[Data extracted from a collection]
⟨

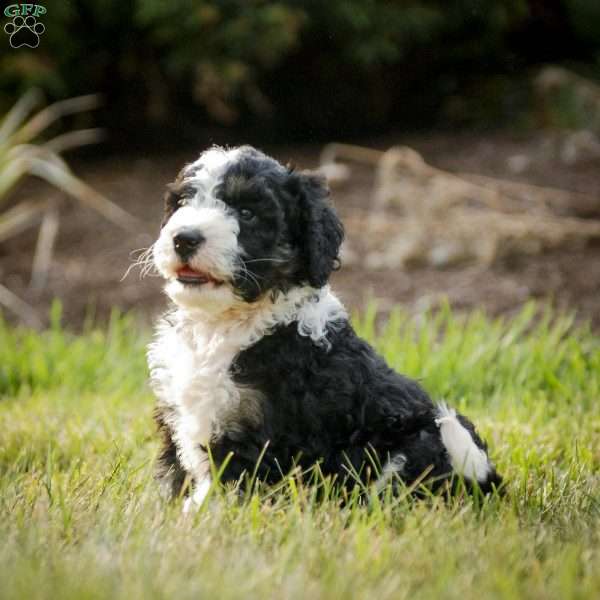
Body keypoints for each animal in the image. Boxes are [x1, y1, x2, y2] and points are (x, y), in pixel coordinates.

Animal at [146, 145, 502, 510]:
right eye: (183, 202)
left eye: (247, 212)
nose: (184, 239)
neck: (222, 325)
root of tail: (484, 481)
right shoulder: (178, 412)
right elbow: (173, 476)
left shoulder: (250, 434)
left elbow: (220, 488)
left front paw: (197, 515)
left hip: (418, 443)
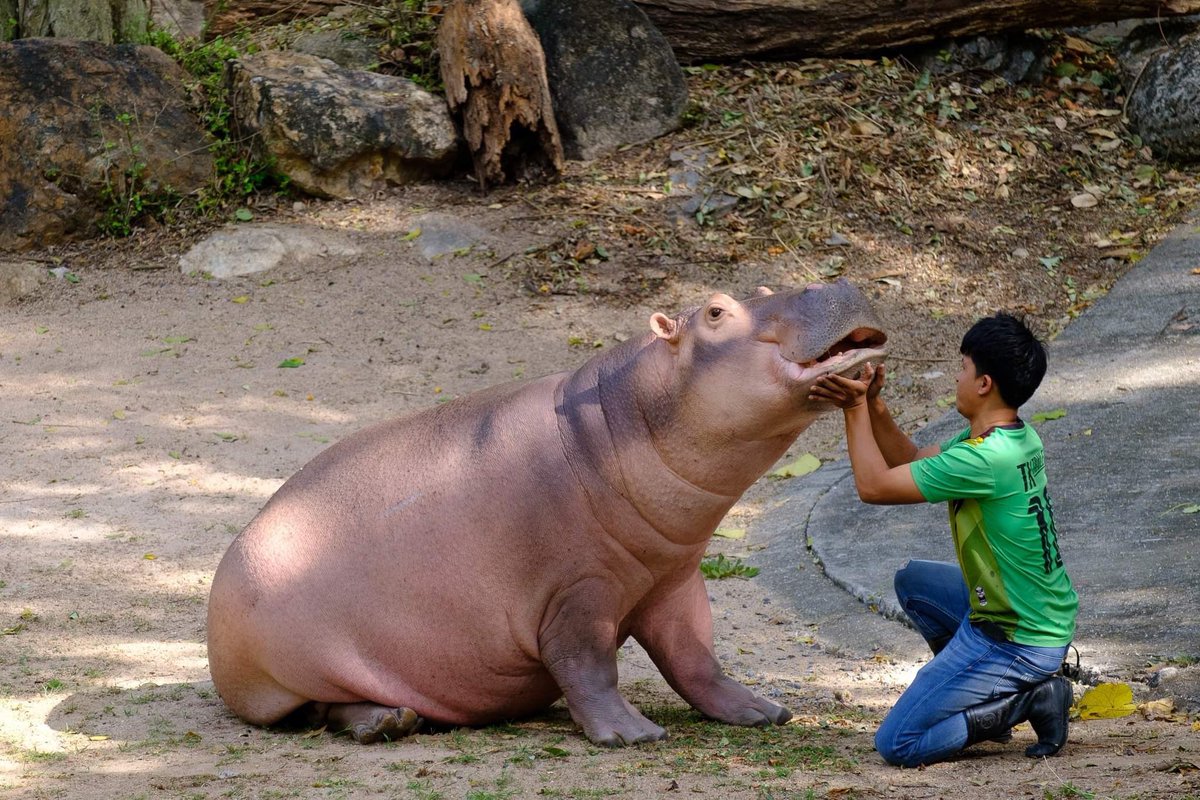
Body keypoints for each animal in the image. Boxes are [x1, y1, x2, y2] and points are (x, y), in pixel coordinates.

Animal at [206, 279, 887, 746]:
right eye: (717, 311)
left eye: (767, 289)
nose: (835, 282)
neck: (616, 418)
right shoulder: (578, 589)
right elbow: (588, 664)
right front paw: (632, 735)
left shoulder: (671, 579)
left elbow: (696, 659)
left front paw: (762, 711)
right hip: (293, 674)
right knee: (317, 708)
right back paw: (385, 723)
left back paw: (393, 720)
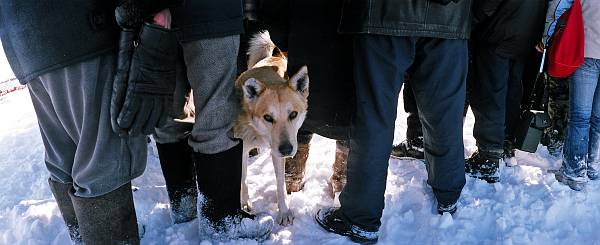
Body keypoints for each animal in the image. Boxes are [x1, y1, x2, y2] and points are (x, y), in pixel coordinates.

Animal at [234, 31, 310, 226]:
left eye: (293, 114)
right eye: (268, 117)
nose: (287, 150)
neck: (258, 132)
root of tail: (275, 55)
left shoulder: (277, 153)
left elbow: (280, 184)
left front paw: (283, 211)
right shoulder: (240, 150)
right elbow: (242, 179)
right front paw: (244, 203)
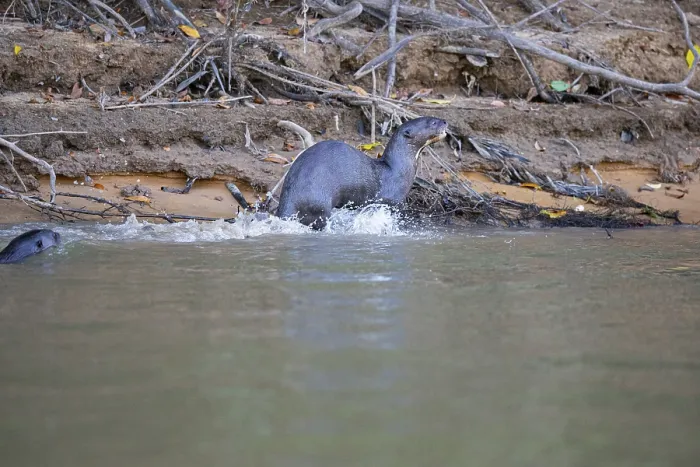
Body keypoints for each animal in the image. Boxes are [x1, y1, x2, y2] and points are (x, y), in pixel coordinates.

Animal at [276, 116, 449, 229]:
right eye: (433, 122)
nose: (445, 121)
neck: (397, 169)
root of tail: (290, 197)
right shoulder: (389, 201)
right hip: (318, 202)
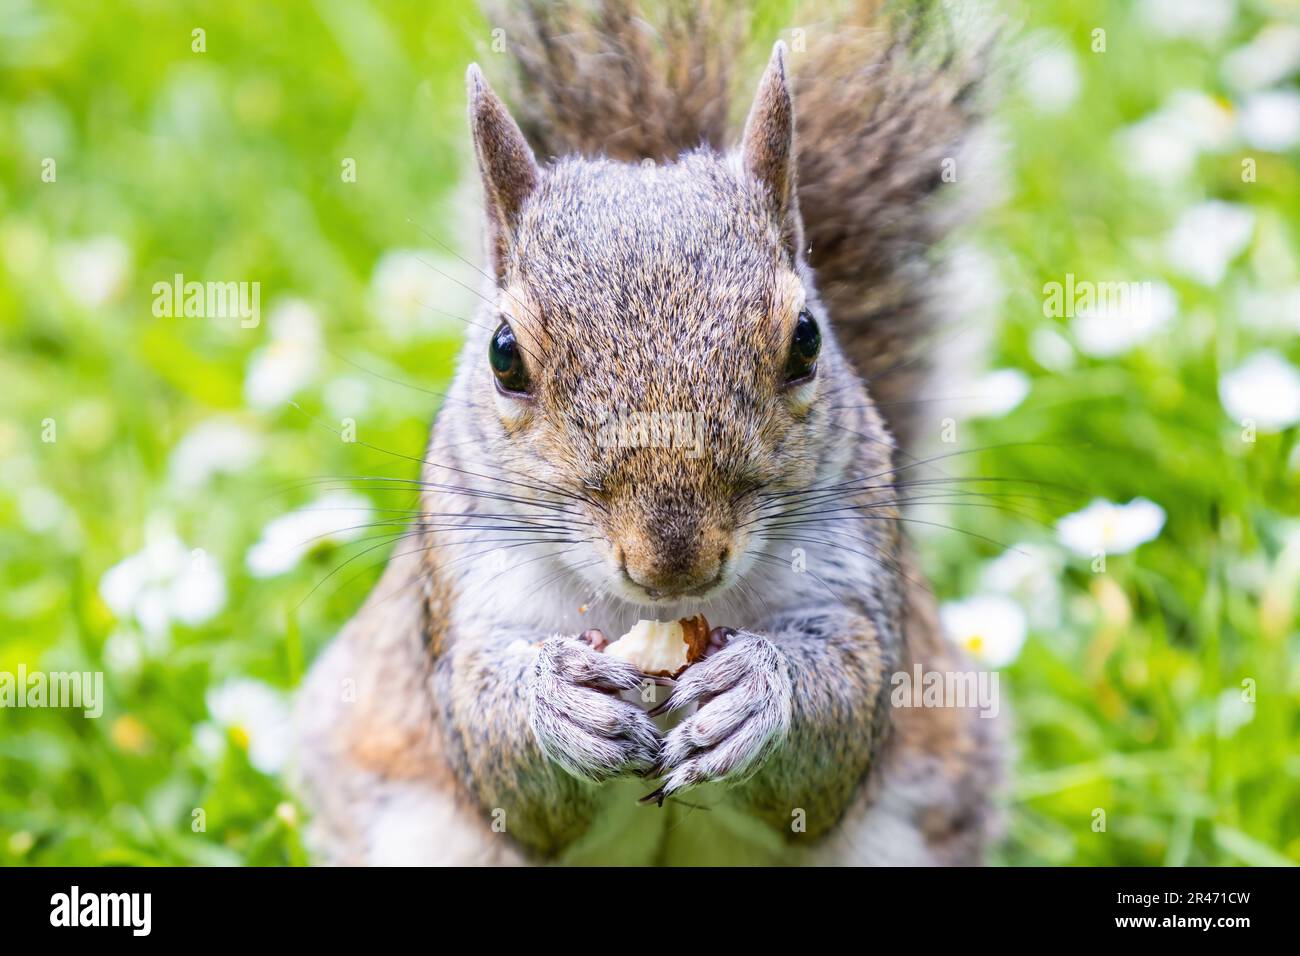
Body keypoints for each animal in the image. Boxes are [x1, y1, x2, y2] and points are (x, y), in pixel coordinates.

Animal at [297, 0, 1003, 868]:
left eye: (806, 340)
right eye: (504, 356)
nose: (672, 562)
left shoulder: (851, 577)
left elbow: (846, 710)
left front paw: (759, 689)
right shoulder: (466, 595)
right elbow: (492, 745)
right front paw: (558, 702)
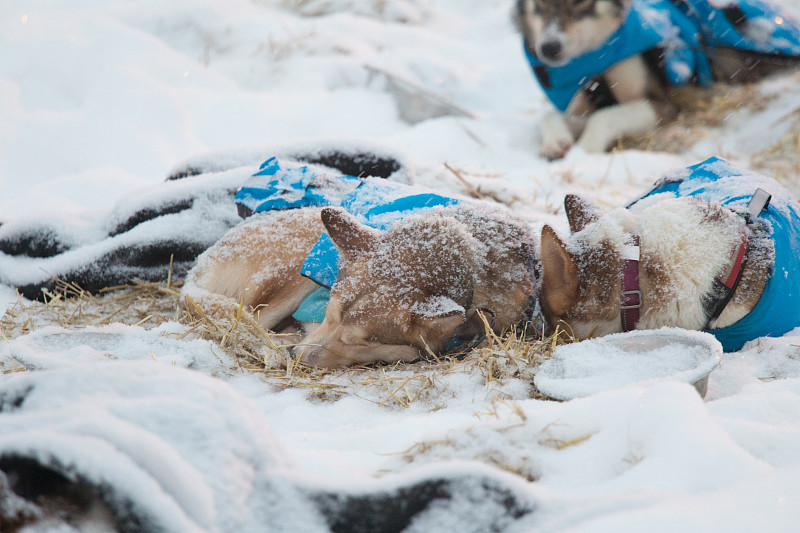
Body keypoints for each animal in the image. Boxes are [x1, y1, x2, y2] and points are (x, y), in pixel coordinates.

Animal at [181, 204, 536, 366]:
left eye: (358, 341)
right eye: (327, 314)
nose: (298, 355)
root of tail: (201, 262)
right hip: (295, 269)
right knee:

⟩

◆ Directions ◆
In the copy, omit the pictures and give every line of the data exactly.

◆ Task answer ◆
Body keypoints for each animal in the image. Boxes are [x1, y1, x2, y2] and points are (x, y), in pixel coordinates.

Animal at [146, 145, 502, 510]:
right eye: (183, 202)
left eye: (247, 212)
nose: (184, 239)
neck: (222, 325)
root of tail: (484, 481)
right shoulder: (178, 412)
right elbow: (173, 476)
left shoulder: (250, 434)
left elbow: (220, 488)
left front paw: (197, 515)
left hip: (418, 443)
Body keypoints for each animal in the image. Boxes are [x1, y1, x2, y2] and points are (x, y), in pixel coordinates.

Animal at [206, 279, 887, 746]:
right eye: (717, 311)
left eye: (767, 289)
nose: (835, 282)
neck: (616, 418)
right shoulder: (578, 589)
right elbow: (588, 664)
right front paw: (632, 735)
left shoulder: (671, 579)
left elbow: (696, 659)
left front paw: (762, 711)
right hip: (293, 674)
right knee: (317, 708)
right back paw: (385, 723)
left back paw: (393, 720)
Body keypoints for each animal in the image. Boxes are [x1, y1, x2, y2] and points are (x, y), in pixel coordinates.

Animal at [234, 31, 310, 226]:
left eye: (293, 114)
right eye: (268, 117)
nose: (287, 150)
neck: (258, 132)
root of tail: (275, 55)
left shoulder: (277, 153)
left elbow: (280, 184)
left front paw: (283, 211)
right shoulder: (240, 150)
right elbow: (242, 179)
right front paw: (244, 203)
Body keypoints for each animal in the image. Boxes are [x1, y1, x2, y2] and points are (x, y), in pixel coordinates.

Animal at [276, 116, 449, 229]:
right eye: (433, 122)
nose: (445, 121)
neck: (397, 169)
root of tail: (290, 197)
right shoulder: (389, 201)
right hip: (318, 202)
Body keypoints for each animal in the image. Boxes are [x1, y1, x2, y2] and points are (x, y), in pixel coordinates.

Animal at [297, 0, 1003, 868]:
left eye: (806, 340)
right eye: (504, 356)
nose: (672, 562)
left shoulder: (851, 577)
left elbow: (846, 710)
left front paw: (759, 689)
right shoulder: (466, 595)
right elbow: (492, 745)
right front paw: (558, 702)
Body keypoints for each animal in the image. Boxes are [x1, y1, x2, y2] and points are (x, y), in pixel coordinates.

Animal at [181, 204, 536, 366]:
left eye: (358, 341)
right eye: (327, 314)
nose: (298, 355)
root of tail: (201, 262)
right hip: (295, 269)
right knee:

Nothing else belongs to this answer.